On February 6, I had written a blog post regarding a possible security breach at BlogVault. Since then we have been conducting a thorough investigation into the issue. We have concluded the investigations. This post outlines its results.
No Data Breached
In our previous communication with you, we had mentioned that there had been a data breach. After detailed investigations, we found that the issue was a vulnerability in the BlogVault plugin, and none of the data on our servers were exposed.
We have ensured to cover every aspect of our system in our investigations, which involved inspecting the logs for our system as well as that of affected and unaffected sites. We also reviewed the attack payload with great detail.
BlogVault Plugin Vulnerability Fixed in Version 1.45
On Feb 4, we learned that we were using ‘unserialize’ PHP function on unverified data in BlogVault plugin versions 1.40 to version 1.44. We fixed it on the same day (Feb 4) with plugin version 1.45.
However, we had assumed the worst, and communicated with our customers the same day about the security issue. Following this, we also made a public announcement about it via a blog post.
Since then, we have thoroughly investigated the issue and analyzed our entire system. We have found that the the above mentioned vulnerability was the only entry point that allowed malware to be injected into sites on which the BlogVault plugin was reachable.
The BlogVault plugin has been secure ever since the updates on version 1.45.
However, we have continued to strengthen the security of our plugin and as of the date on which this post is published, the latest version of the BlogVault plugin is 1.46. If your BlogVault plugin is older than 1.46, we request you to update to the latest version available in the WordPress repository (https://wordpress.org/plugins/blogvault-real-time-backup/ ).
Your data and backups are safe
As mentioned in our previous communication, your backups and data were safe and continue to be safe. They were never at risk. This includes:
- Your backups
- Your passwords
- Your payment details
Please find below the details of the measures we have taken during the investigation to bolster the security of our service:
Preventive Security Measures Implemented
As a reflection of our commitment to security best practices, we have taken a list of preventive security measures during the investigation to ensure that this incident doesn’t repeat itself.

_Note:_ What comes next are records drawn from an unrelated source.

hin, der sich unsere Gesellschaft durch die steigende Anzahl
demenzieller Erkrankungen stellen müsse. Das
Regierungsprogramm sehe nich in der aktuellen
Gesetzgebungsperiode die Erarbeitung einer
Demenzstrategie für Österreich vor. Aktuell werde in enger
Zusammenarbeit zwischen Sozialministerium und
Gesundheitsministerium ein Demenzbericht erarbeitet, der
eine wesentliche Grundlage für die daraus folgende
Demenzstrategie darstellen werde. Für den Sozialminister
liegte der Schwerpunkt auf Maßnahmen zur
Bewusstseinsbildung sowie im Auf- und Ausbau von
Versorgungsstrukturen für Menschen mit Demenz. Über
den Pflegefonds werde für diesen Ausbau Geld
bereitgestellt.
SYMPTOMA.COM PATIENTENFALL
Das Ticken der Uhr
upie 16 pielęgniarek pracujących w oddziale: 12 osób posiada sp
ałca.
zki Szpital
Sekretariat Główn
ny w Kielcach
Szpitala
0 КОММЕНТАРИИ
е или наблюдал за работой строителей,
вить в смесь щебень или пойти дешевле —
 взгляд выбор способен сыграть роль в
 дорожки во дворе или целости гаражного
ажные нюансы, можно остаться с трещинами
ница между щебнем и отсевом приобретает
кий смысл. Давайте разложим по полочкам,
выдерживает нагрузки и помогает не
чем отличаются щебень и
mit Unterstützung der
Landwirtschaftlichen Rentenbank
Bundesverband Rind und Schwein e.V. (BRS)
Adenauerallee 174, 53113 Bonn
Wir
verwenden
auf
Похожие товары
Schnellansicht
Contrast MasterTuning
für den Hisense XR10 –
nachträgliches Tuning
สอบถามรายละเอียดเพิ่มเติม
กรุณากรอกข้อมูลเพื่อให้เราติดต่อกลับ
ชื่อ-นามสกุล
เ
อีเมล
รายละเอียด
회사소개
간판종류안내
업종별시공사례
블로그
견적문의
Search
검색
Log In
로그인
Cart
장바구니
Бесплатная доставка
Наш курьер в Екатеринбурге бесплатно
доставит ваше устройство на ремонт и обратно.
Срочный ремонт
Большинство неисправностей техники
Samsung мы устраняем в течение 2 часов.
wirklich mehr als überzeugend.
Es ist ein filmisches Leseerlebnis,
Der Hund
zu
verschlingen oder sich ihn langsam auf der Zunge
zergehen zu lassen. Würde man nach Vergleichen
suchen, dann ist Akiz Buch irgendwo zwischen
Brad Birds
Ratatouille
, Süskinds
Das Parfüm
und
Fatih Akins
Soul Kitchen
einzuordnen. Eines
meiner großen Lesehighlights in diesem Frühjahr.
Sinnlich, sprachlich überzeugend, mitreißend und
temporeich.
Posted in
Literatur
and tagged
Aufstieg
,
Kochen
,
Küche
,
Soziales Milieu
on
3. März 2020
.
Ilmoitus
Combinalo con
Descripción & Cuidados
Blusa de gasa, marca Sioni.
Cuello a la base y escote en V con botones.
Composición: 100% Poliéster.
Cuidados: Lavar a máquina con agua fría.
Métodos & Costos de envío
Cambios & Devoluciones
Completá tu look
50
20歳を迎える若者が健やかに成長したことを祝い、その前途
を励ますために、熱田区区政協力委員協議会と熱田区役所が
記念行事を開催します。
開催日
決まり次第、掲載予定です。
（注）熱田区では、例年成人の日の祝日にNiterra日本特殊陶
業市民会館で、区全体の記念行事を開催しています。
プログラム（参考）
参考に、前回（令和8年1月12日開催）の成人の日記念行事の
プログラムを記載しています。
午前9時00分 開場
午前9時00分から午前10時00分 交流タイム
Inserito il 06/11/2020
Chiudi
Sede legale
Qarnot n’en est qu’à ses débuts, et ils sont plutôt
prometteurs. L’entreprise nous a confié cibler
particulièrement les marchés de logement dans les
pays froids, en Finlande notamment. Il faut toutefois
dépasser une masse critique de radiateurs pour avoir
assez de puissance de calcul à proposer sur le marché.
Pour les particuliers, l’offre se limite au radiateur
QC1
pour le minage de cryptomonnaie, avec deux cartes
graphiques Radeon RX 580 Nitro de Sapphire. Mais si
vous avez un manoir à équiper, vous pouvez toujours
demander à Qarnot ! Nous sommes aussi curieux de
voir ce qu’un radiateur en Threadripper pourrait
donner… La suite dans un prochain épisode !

- Updates made with versions 1.45, and 1.46 of the BlogVault plugin were a part of the measures to strengthen the security of the plugin.
- We have actively scanned all sites to identify websites affected by this issue and to get them cleaned and secure.
- We have also pushed an automatic update to the BlogVault plugin on most sites.
- Moreover, we have taken and continue to take measures to ensure that neither the BlogVault plugin nor the servers can be exploited.
Your Trust Continues to Be Important to Us
During this period, many of you who have reached out to us via our chat channels, email or even Twitter. We realize that you have not received the level of service on which we pride ourselves, and for this we apologize.
At BlogVault we are committed to being transparent and accountable to you. I know that we had received some questions about details regarding the issue. We were unable to respond to them because we had prioritized the security of the affected sites of our customers. We also wanted to ensure that we would refrain from adding to any speculations and only communicate facts.
We have set up an FAQs page that addresses some of the questions you might have regarding the security issue (these are different from the FAQs we received at first), and address the measures we have taken to secure sites. Please find the link to this page here. https://blogvault.net/security-updates-faqs/
The security of your sites and your trust is of utmost importance to us at BlogVault. Please reach out to us with any further queries you might have.
You have been extremely understanding and generous to me and my entire team over this period; and we want to personally thank you for that.
Security is an ongoing process and we remain committed to making our service more robust.